--- START OF SELECTION ---

Cortes Generales
- Enacted by: 5th Cortes Generales
- Enacted: 8 November 1995
- Royal assent: 23 November 1995
- Effective: 25 May 1996

= Criminal Code (Spain) =

Law that codifies most criminal offences in Spain

The Criminal Code is a law that codifies most criminal offences in Spain. The Code is established by an organic law, the Organic Law 10/1995, of 23 November, of the Criminal Code (Ley Orgánica 10/1995, de 23 de noviembre, del Código Penal). Section 149(6) of the Spanish Constitution establishes the sole jurisdiction of the Cortes Generales over criminal law in Spain.

The Criminal Code is structured through two books. The first book regulates general norms about criminal offenses and penalties and the second book regulates crimes and other dangerous situations, to which the code attributes penalties and security measures, respectively. The Criminal Code is a fundamental law of the Spanish criminal law, because it is a limit to the ius puniendi (or «right to punish») of the State.

The Code was enacted by the Spanish Parliament on 8 November 1995 and it was published in the Official State Gazette (BOE) on 23 November. The Code is in force since 25 May 1996. Since its publication, it has been modified on more than thirty occasions, the last time on 2 March 2019.

--- END OF SELECTION ---
--- START OF RECORD SET ---

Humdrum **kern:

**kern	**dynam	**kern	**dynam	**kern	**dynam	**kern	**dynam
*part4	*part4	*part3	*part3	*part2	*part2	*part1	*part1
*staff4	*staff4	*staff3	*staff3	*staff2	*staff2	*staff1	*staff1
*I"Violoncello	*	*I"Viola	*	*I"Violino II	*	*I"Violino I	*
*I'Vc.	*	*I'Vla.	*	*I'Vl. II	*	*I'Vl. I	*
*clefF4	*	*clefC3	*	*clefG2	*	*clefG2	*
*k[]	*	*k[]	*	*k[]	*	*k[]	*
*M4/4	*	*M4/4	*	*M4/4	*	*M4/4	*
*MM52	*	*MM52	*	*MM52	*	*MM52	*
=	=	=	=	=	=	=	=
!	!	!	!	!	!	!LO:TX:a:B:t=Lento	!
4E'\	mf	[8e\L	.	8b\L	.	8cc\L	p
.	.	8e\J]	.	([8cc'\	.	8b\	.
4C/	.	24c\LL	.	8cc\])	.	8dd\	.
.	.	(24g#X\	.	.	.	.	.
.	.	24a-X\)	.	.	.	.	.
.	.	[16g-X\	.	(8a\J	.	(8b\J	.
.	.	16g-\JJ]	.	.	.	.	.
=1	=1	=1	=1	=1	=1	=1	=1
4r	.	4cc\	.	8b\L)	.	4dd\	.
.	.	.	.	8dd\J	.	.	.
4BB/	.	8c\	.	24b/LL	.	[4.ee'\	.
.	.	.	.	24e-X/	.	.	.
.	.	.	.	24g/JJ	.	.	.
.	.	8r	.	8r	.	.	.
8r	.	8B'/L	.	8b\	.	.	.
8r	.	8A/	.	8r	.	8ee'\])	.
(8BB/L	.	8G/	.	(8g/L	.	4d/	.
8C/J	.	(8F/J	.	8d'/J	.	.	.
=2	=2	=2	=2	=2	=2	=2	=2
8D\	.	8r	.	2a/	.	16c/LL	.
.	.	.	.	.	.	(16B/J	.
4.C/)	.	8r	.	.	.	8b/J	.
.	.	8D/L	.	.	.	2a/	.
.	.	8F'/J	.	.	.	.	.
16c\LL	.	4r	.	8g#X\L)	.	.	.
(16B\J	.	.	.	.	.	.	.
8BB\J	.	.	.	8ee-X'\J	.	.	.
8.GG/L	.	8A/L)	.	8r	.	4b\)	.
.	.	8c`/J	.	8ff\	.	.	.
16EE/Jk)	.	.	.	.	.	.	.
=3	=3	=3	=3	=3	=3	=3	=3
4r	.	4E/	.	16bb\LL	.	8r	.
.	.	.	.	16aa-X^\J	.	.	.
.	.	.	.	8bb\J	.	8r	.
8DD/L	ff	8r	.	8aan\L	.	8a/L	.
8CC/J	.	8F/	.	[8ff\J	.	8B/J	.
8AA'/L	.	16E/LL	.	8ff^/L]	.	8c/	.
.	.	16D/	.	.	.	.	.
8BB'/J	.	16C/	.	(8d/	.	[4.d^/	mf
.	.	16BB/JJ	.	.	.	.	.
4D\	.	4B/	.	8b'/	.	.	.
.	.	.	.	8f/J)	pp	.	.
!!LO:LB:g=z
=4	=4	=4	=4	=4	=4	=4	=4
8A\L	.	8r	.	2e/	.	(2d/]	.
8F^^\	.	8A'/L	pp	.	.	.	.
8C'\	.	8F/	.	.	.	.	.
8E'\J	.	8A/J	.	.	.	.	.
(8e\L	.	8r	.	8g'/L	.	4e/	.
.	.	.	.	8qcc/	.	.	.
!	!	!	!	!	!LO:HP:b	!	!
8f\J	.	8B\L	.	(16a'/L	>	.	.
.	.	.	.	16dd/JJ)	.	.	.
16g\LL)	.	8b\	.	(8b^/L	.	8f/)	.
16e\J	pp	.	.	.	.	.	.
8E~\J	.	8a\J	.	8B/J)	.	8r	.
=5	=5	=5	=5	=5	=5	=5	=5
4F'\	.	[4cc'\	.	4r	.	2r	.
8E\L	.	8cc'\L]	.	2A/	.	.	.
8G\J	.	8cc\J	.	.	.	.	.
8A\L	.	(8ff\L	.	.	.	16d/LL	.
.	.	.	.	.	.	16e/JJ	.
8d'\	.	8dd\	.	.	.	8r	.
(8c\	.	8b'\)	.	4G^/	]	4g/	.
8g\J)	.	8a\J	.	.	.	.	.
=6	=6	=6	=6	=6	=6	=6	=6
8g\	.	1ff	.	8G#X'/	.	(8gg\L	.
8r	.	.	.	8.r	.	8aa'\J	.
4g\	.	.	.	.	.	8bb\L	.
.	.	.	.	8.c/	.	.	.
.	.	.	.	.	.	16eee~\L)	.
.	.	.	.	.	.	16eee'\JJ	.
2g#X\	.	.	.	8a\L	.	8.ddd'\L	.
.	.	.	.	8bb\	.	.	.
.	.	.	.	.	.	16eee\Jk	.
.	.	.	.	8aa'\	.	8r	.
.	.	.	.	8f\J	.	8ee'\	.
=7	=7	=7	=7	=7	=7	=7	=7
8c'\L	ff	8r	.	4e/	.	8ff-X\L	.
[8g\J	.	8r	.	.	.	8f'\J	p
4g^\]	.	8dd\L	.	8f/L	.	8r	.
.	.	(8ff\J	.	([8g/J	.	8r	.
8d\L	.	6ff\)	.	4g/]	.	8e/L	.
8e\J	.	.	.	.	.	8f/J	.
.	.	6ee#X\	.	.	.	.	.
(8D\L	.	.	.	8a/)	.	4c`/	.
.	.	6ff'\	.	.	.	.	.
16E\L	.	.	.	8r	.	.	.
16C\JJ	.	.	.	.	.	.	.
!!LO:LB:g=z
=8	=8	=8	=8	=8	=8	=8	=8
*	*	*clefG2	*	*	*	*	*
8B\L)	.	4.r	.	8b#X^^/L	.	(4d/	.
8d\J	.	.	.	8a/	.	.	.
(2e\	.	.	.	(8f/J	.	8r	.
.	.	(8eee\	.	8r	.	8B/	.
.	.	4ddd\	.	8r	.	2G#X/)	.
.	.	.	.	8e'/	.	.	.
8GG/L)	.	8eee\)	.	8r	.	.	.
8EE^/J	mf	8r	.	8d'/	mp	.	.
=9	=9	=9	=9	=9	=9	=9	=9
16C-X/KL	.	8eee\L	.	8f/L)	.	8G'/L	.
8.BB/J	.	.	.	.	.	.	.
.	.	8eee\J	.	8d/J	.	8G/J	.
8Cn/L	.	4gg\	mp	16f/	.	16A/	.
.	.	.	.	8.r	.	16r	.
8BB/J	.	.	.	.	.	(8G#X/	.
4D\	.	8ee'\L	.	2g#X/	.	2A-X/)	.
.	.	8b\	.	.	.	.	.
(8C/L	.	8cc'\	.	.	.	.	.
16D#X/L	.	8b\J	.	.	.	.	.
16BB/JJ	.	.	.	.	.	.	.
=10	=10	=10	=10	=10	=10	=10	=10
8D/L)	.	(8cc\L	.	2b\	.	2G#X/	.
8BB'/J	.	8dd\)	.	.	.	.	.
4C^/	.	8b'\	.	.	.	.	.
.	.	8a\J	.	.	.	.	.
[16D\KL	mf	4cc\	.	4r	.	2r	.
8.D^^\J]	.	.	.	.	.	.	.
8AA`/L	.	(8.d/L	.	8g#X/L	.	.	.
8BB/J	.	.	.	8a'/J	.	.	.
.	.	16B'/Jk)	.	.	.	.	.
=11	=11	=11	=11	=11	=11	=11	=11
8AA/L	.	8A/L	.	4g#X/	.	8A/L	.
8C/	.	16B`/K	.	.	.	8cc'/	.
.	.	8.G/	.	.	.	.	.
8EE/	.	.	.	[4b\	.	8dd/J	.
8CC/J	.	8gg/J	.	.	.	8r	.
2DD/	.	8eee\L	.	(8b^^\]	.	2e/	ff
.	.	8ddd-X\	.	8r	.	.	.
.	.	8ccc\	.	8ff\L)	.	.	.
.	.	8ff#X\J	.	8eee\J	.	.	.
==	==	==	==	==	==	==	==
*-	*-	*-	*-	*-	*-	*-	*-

--- END OF RECORD SET ---

▶ _PROBLEMS TO WORK ON_
• 1. According to the passage on Spain's Criminal Code, why is the Code a fundamental law of Spanish criminal law?
• 2. On what date was the Criminal Code published in the Official State Gazette, according to the text on Spain's Criminal Code?
• 3. Continue the text on Spain's Criminal Code from its last sentence.
The records come from a different source.

▶ _ANSWERS IN ORDER_
• 1. It is a fundamental law because it sets a limit on the State's ius puniendi, or "right to punish."

• 2. It was published on 23 November 1995.

• 3.
== Structure ==
The current Spanish Criminal Code is divided in two books, thirty-five titles, one hundred and nine chapters and more than six hundred articles.

- PRELIMINARY TITLE. On penal guarantees and on the application of the Criminal Law.
- BOOK I. General provisions on felonies and misdemeanours, the persons responsible, the penalties, security measures and other consequences of criminal offences.
  - TITLE I. On felonies and misdemeanours.
  - TITLE II. On persons criminally responsible for felonies and misdemeanours.
  - TITLE III. On penalties.
  - TITLE IV. On security measures.
  - TITLE V. On civil liability arising from the felonies and misdemeanours and costs.
  - TITLE VI. On ancillary consequences.
  - TITLE VII. On expiration of criminal accountability and its effects.
- BOOK II. On felonies and their penalties.
  - TITLE I. On unlawful killing and its forms.
  - TITLE II. On abortion.
  - TITLE III. On bodily harm.
  - TITLE IV. On injuries to the foetus.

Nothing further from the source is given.